__Source extract__
+--

On 24 October 2006, a 2-CD "deluxe edition" of the album was released, including a remastering of the original B-sides and bonus tracks from the album's period. These songs include "Tear It Down", "I Wanna Be Your Hero", "Ride Into The Sun" (originally released in 1979 on The Def Leppard E.P.) and "Ring of Fire".  Many of these songs, alongside two other Hysteria compositions "Desert Song" and "Fractured Love", had been featured on Retro Active, albeit with remixes, revamps, and new parts added. The deluxe edition Hysteria deluxe CD included the original B-side versions of these recordings without alterations.

Another song, "Tonight" was originally recorded on 5 May 1988 during a break in the Hysteria World Tour as a possible B-side to one of the album's upcoming singles.  The song was shelved and later re-recorded for the Adrenalize album.  The 1988 demo version, which includes Steve Clark on guitar, was eventually released on various CD singles, album deluxe editions and box sets.

Finally, a very tongue in cheek cover of "Release Me" which was made famous by Engelbert Humperdinck in 1967 was released as a B-side under the guise of Stumpus Maximus and the Good Ol' Boys.  Stumpus Maximus was Malvin Mortimer, a member of the band's road crew and later became their tour manager. The Good Ol' Boys were the members of Def Leppard, singing backup on what is essentially a parody version of the song.

During their 22 March to 10 April 2013 residency at The Joint, Def Leppard performed the album in its entirety, from start to finish. This was followed up with a live album Viva! Hysteria, recorded during the residency and released on 22 October 2013, which includes all of band's fourth studio album being played live.

+--

__Stored data__
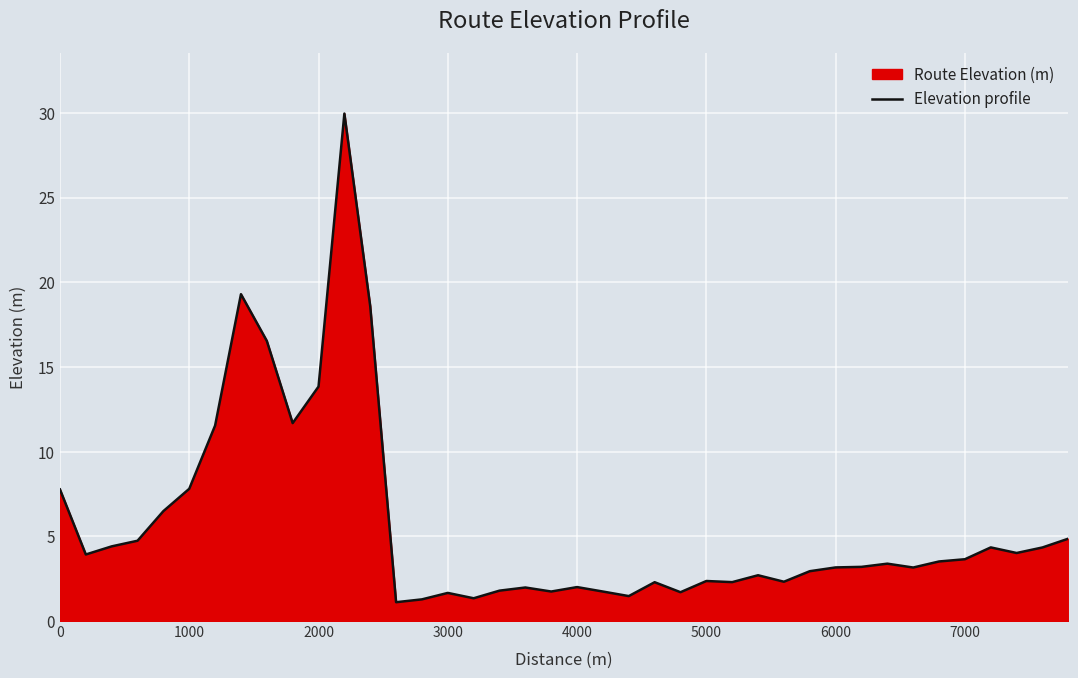

How many points are lower than both their immediate neighbors (excluding endpoints)?

11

+--

__Required actions__
- A) Answer these about the text on the Hysteria album's extra tracks:
(i) On what date was the 2-CD deluxe edition released?
(ii) On what date was "Tonight" originally recorded?
(iii) Who was Stumpus Maximus?
- B) Can you write out the part of the Hysteria text starting with "Finally, a very" and going on through "being played live."?
- C) Extend the text on the Hysteria album's extra tracks and live performances, picking up right after its final sentence.
None of the data is needed for what follows.

__Numbered responses__
- A)
(i) 24 October 2006
(ii) 5 May 1988
(iii) Malvin Mortimer, a member of the band's road crew who later became their tour manager

- B)
Finally, a very tongue in cheek cover of "Release Me" which was made famous by Engelbert Humperdinck in 1967 was released as a B-side under the guise of Stumpus Maximus and the Good Ol' Boys.  Stumpus Maximus was Malvin Mortimer, a member of the band's road crew and later became their tour manager. The Good Ol' Boys were the members of Def Leppard, singing backup on what is essentially a parody version of the song.

During their 22 March to 10 April 2013 residency at The Joint, Def Leppard performed the album in its entirety, from start to finish. This was followed up with a live album Viva! Hysteria, recorded during the residency and released on 22 October 2013, which includes all of band's fourth studio album being played live.

- C)
This would be followed up seven years later as "Hysteria: Live at the O2" was released on 29 May 2020, as part of the "London to Vegas" box set.  The live concert was filmed at The O2 Arena in London, England on 6 December 2018, as the band once again played the album in its entirety.  Various releases have included a stand-alone edition of this concert have featured combinations of audio, DVD and blu-ray discs.

In the liner notes to the album, the band apologized for the long wait between albums, and promised to never force fans to wait that long between albums again. However, later events, particularly the death of lead guitarist Steve Clark, delayed the next album, Adrenalize, by almost five years.

Critical reception

Hysteria received generally positive reviews. AllMusic's Steve Huey awarded it five stars, stating, "Pyromanias slick, layered Mutt Lange production turned into a painstaking obsession with dense sonic detail on Hysteria, with the result that some critics dismissed the record as a stiff, mechanized pop sell-out (perhaps due in part to Rick Allen's new, partially electronic drum kit)."  Huey characterized the album as "pop metal" rather than heavy metal, with reference to the production of Mutt Lange, and called it "arguably the best pop-metal album ever recorded."

In 2005, Hysteria was ranked number 464 in Rock Hard magazine's book The 500 Greatest Rock & Metal Albums of All Time. Hysteria got the same placement on Rolling Stones list of the 500 best albums of all time, the magazine also ranked the album atop its list of the 50 greatest hair metal albums, and they placed the album on their list of "50 Rock Albums Every Country Fan Should Own".
Loudwire placed the album at No. 2 on their list of the top 30 hair metal albums. Hysteria was also included in the book 1001 Albums You Must Hear Before You Die. L.A. Weekly and Consequence of Sound both ranked the album #8 on their Hair Metal album lists. Metal Rules put the album on their list of the Top 50 Glam Metal Albums, at #30. The Ringer called Hysteria "the greatest hair-metal album ever made".

"I can say objectively – because I wasn't in the band then – that Hysteria is one of the greatest records of all time," remarked Leppard guitarist Vivian Campbell.

Track listing

Notes
 Rocket samples dialogue from NASA's Apollo 11 launch as spoken by Jack King.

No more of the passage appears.